Феликс бросил невольный взгляд на окна отеля. Он должен был сделать над собою большое усилие, чтобы скрыть свое волнение.
— Здесь живет ваш знакомый? — спрашивал он. — Теперь еще рано, а вы уже успели его навестить?
— Мы хотели прокатиться верхом, но он оставил записку, в которой извещает, что я на сегодняшний день свободен. За ними приехало какое-то родственное им графское семейство и увезло их на несколько дней к себе, в имение. Еще слава богу, что меня не могли взять с собою.
— Вы сказали «их». Разве барон женат?
— Нет. Но, пожалуй, еще хуже того! Он здесь с молоденькой племянницей, которая, собственно, и была причиной его приезда сюда. Несчастная история — расстроившаяся помолвка — словом, здоровье барышни требовало перемены воздуха, вследствие чего она настаивала на годичном пребывании в Италии. Мой старинный приятель, оставшийся холостяком, потому что боится башмачка хорошенькой жены еще более львиных когтей, — попал из огня да в полымя. Эта молоденькая племянница одним своим мизинцем управляет им по собственной воле. И вот сундуки были немедленно уложены и все приготовлено для путешествия в Италию. Здесь же родственники так напугали их рассказами о невыносимо жарком лете Италии и о свирепствующей там теперь холере, что они решились лучше переждать неблагоприятное время, живя то в городе, то в горах. Вы поймете, надеюсь, мой друг, какая предстоит для меня приятная перспектива.
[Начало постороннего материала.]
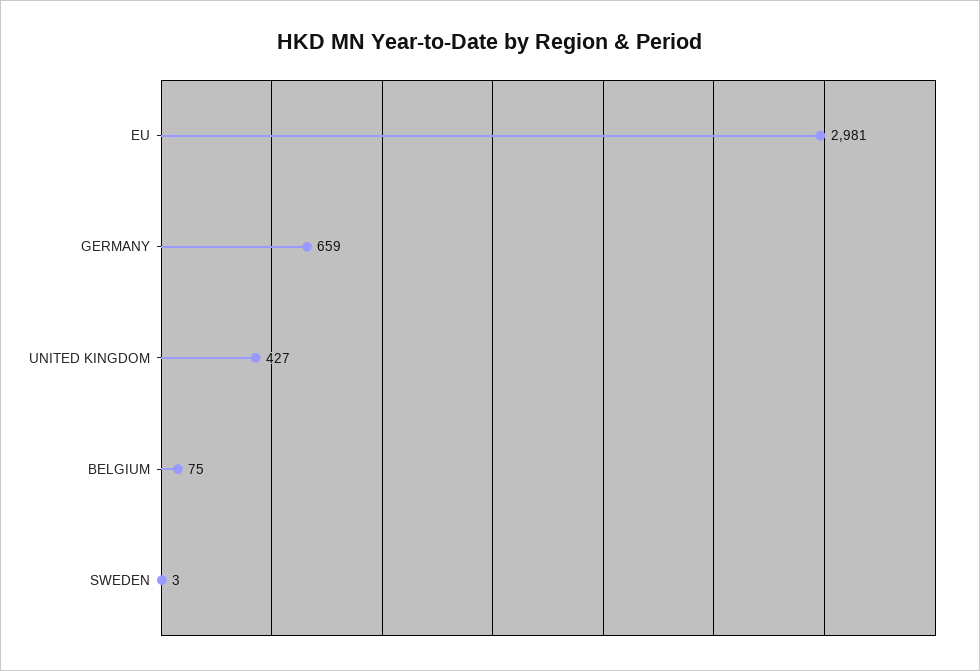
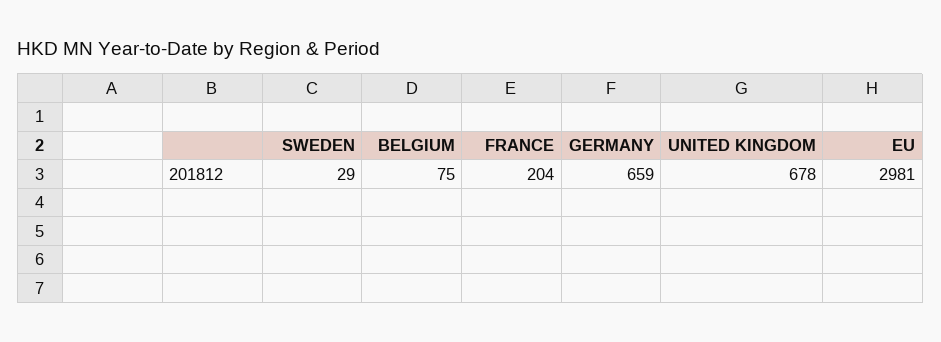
  {
    "EU": 2981,
    "GERMANY": 659,
-   "UNITED KINGDOM": 427,
+   "UNITED KINGDOM": 678,
    "BELGIUM": 75,
-   "SWEDEN": 3
+   "SWEDEN": 29,
+   "FRANCE": 204
  }

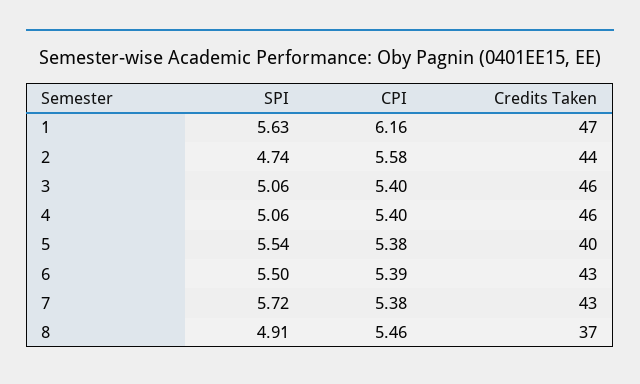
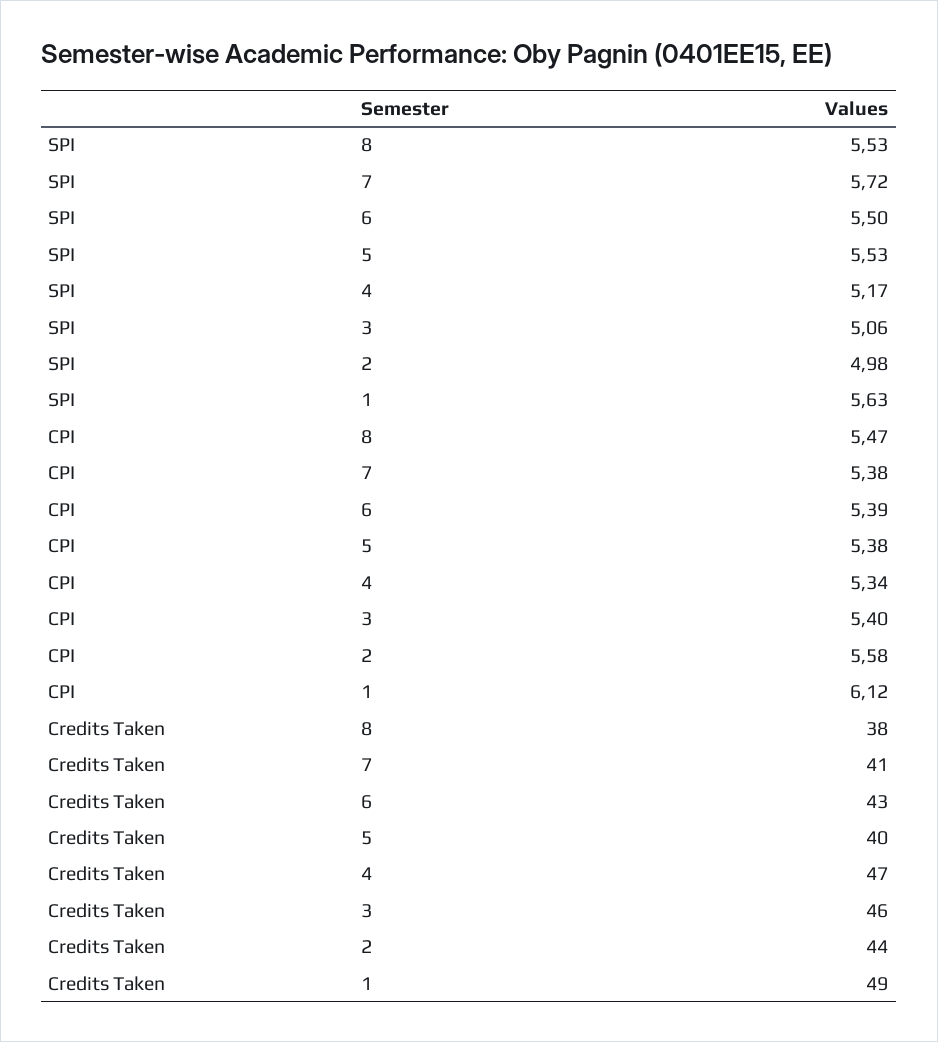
  {
    "SPI": {
      "1": 5.63,
-     "2": 4.74,
+     "2": 4.98,
      "3": 5.06,
-     "4": 5.06,
+     "4": 5.17,
-     "5": 5.54,
+     "5": 5.53,
      "6": 5.5,
      "7": 5.72,
-     "8": 4.91
+     "8": 5.53
    },
    "CPI": {
-     "1": 6.16,
+     "1": 6.12,
      "2": 5.58,
      "3": 5.4,
-     "4": 5.4,
+     "4": 5.34,
      "5": 5.38,
      "6": 5.39,
      "7": 5.38,
-     "8": 5.46
+     "8": 5.47
    },
    "Credits Taken": {
-     "1": 47,
+     "1": 49,
      "2": 44,
      "3": 46,
-     "4": 46,
+     "4": 47,
      "5": 40,
      "6": 43,
-     "7": 43,
+     "7": 41,
-     "8": 37
+     "8": 38
    }
  }

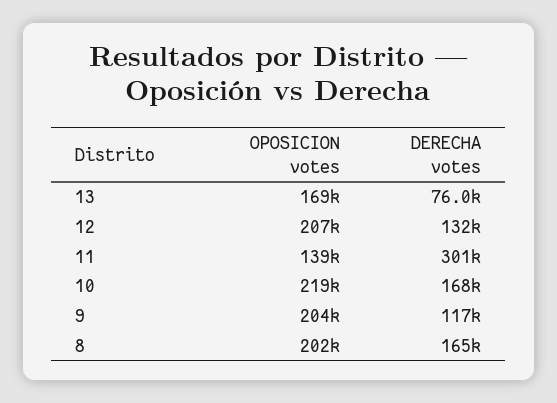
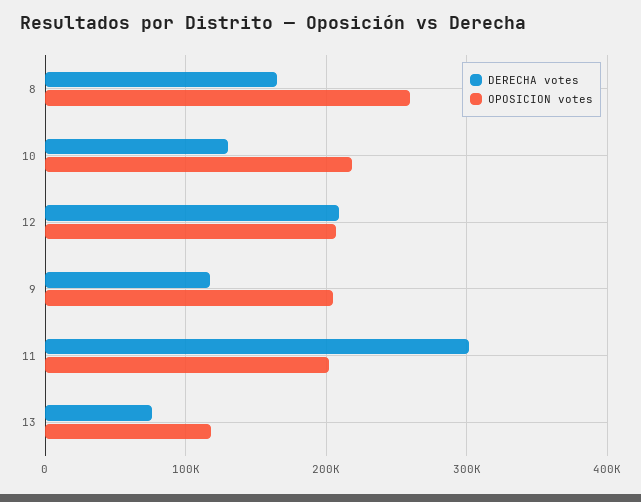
  {
    "OPOSICION votes": {
-     "13": 169000,
+     "13": 120000,
      "12": 207000,
-     "11": 139000,
+     "11": 200000,
      "10": 219000,
      "9": 204000,
-     "8": 202000
+     "8": 260000
    },
    "DERECHA votes": {
      "13": 76000,
-     "12": 132000,
+     "12": 210000,
      "11": 301000,
-     "10": 168000,
+     "10": 130000,
      "9": 117000,
      "8": 165000
    }
  }

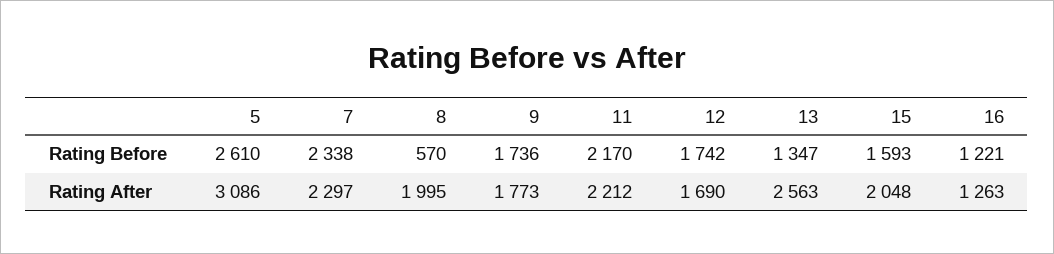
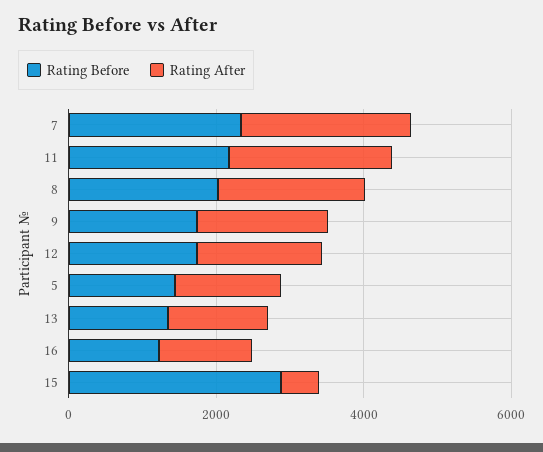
  {
    "Rating Before": {
-     "5": 2610,
+     "5": 1500,
      "7": 2338,
-     "8": 570,
+     "8": 2000,
      "9": 1736,
      "11": 2170,
      "12": 1742,
      "13": 1347,
-     "15": 1593,
+     "15": 3000,
      "16": 1221
    },
    "Rating After": {
-     "5": 3086,
+     "5": 1500,
      "7": 2297,
      "8": 1995,
      "9": 1773,
      "11": 2212,
      "12": 1690,
-     "13": 2563,
+     "13": 1500,
-     "15": 2048,
+     "15": 500,
      "16": 1263
    }
  }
— Разве молодая особа так нелюбезна, что ваша «служба» кажется вам таким тяжелым бременем? — сказал Феликс натянуто шутливым тоном, стараясь смотреть на поручика, точно весь этот разговор он поддерживал единственно только из любезности.
— Послушайте, — возразил Шнец, засмеявшись обычным своим сухим смехом. — Если хотите, я представлю вас молодой особе и уступлю вам все свои права. Вам представится тогда возможность испытать всю сладость служения женщинам, может быть, вы возьметесь за дело лучше моего, так как я не сумел попасть к ней в милость. Эта гордая маленькая дамочка — наделенная, впрочем, парою таких глаз, которые как нельзя более созданы для того, чтобы повелевать, миловать и обрекать человека на смерть, — к несчастию, еще не встречала человека, перед твердой волей которого могла бы сломиться ее собственная воля. Ее дядя — львиный охотник, менее чем кто-либо способен возражать ей. Она уже привыкла настаивать всегда на своем, между прочим, то же было и с историей этой неудавшейся любви. Она, кажется, до того измучила доброго малого, рисковавшего связать свою жизнь с нею, что он был не в состоянии долее выдерживать такую пытку. Тогда, кажется, она пожалела о нем и потому находится теперь в таком возбужденном, недовольном и раздражительном состоянии духа, что до нее нельзя дотрагиваться иначе как в перчатках. Обстоятельство это я упустил из виду, и потому мы оба находимся, так сказать, на военном положении, хотя отношения наши по наружности самые милые и приятные.